Affaire KERVIEL: le Conseil de Prud'hommes estime que la Société Générale savait déjà

Par un jugement en date du 7 juin 2016, le conseil des prud’hommes de Paris a condamné la Société Générale à verser quelques 455 000 euros d’indemnités à son ancien trader en raison d'un licenciement qu'il a jugé abusif. Le Conseil a appuyé sa position en reconnaissant qui plus est, les "conditions vexatoires" du licenciement en raison notamment de son caractère "particulièrement médiatisé" ...

Rappelons que début 2008, Jérôme Kerviel avait en effet été licencié par son employeur à la suite de la découverte de ce que la Société Générale avait qualifié de "fraude", estimant que cette dernière lui aurait coûté près de 4,9 milliards d’euros...

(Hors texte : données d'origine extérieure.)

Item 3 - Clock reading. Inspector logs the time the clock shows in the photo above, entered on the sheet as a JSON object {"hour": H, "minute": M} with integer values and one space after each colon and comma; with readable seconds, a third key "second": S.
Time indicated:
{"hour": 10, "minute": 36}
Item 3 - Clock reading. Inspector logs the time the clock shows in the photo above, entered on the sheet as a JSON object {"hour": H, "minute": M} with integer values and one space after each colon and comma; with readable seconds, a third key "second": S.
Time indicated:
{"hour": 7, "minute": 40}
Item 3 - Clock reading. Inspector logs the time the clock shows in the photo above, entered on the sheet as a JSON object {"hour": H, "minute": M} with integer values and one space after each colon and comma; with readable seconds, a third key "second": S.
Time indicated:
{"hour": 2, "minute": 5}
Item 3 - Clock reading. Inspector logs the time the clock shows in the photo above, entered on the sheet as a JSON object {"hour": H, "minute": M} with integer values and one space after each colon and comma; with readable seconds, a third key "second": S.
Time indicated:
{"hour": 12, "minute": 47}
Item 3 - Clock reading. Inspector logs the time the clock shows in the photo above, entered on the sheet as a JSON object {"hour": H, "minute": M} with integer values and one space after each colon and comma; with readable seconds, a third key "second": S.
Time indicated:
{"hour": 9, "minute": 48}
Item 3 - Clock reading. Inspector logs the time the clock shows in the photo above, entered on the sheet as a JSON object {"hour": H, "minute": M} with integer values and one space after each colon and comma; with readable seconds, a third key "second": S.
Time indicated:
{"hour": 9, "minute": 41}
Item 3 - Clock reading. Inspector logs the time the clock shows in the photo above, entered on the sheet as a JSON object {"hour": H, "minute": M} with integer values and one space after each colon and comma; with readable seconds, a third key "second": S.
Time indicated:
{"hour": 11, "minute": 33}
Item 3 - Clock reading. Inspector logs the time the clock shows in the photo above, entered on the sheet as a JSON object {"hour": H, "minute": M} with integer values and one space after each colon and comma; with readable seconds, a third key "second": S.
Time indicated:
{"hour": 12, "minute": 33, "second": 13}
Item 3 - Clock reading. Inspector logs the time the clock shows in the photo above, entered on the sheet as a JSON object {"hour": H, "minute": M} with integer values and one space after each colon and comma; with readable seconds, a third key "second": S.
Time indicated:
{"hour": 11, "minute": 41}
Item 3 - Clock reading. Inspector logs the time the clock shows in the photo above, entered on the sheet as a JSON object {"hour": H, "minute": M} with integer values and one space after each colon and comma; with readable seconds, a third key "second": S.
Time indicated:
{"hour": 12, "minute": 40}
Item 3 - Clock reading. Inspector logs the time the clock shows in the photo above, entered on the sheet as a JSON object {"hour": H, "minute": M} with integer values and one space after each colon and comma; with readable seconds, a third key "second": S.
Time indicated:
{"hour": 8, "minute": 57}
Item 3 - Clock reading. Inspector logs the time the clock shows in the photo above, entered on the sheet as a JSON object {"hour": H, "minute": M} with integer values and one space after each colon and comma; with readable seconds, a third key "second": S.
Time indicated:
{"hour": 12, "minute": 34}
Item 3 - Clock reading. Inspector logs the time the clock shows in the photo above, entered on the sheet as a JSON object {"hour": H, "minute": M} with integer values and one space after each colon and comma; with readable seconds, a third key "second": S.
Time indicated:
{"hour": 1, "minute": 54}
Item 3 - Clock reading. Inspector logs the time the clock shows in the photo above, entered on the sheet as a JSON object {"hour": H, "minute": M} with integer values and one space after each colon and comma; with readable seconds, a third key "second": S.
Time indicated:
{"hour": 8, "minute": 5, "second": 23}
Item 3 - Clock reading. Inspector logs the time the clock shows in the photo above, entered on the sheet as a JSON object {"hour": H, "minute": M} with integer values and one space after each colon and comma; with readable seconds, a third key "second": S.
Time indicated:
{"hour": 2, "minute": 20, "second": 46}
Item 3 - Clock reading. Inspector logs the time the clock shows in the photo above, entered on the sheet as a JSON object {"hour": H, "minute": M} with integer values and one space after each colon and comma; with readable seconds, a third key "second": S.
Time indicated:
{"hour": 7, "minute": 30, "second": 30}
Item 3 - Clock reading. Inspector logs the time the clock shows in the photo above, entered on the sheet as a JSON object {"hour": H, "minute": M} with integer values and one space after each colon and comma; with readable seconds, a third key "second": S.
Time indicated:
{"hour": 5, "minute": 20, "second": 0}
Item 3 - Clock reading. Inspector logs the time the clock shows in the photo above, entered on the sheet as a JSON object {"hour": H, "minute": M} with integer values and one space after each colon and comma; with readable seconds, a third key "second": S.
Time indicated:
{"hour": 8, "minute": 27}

Si l’ex-trader a été condamné dans le volet pénal, entre autres, à cinq ans de prison (dont trois fermes) pour abus de confiance, faux et usage de faux, l’affaire Kerviel prend un virage à 180 degrés avec ce jugement prud’homal. Selon le conseil des prud’hommes, dès 2005, la Société Générale avait eu connaissance des dépassements des limites de risques autorisées. Or, en matière de droit du travail, « aucun fait fautif ne peut donner lieu à des poursuites disciplinaires au-delà d’un délai de deux mois ». 

Le Conseil de Prud'hommes va plus loin en indiquant que "l'employeur ne peut en aucun cas se prévaloir d'une faute dès lors qu'il a antérieurement toléré rigoureusement les mêmes faits et agissements en maintenant la poursuite des relations contractuelles sans y puiser, à l'époque, un motif de sanction".

Notons au passage, qu'il s'agit d'une formulation intéressante dont il conviendra de vérifier si la Cour d'appel entend la maintenir.

Le licenciement de Jérôme Kerviel a en tout état de cause été jugé comme étant dénué de « cause réelle et sérieuse » dans la mesure où celui-ci est « intervenu pour des faits prescrits ». 

Mécontente du jugement rendu, la Société Général a, assez peu étonnement, décidé d’interjeter appel continuant à affirmer qu’elle « n’avait été au courant des opérations fictives de Monsieur Kerviel [qu’à partir du] 18 janvier 2008», date à laquelle la banque a "lâché" son trader, au vu des positions directionnelles que ce dernier prenait. A noter qu’à compter du 15 juin prochain, la Cour d’appel de renvoi, doit réexaminer le montant record des dommages et intérêts infligés à Jérôme Kerviel par les juridictions pénales, d'un montant record de 4,9 milliards d’euros. Ce réexamen fait suite à l’arrêt de la Cour de cassation du 19 mars 2014, reprochant à la banque des failles dans ses mécanismes de contrôle.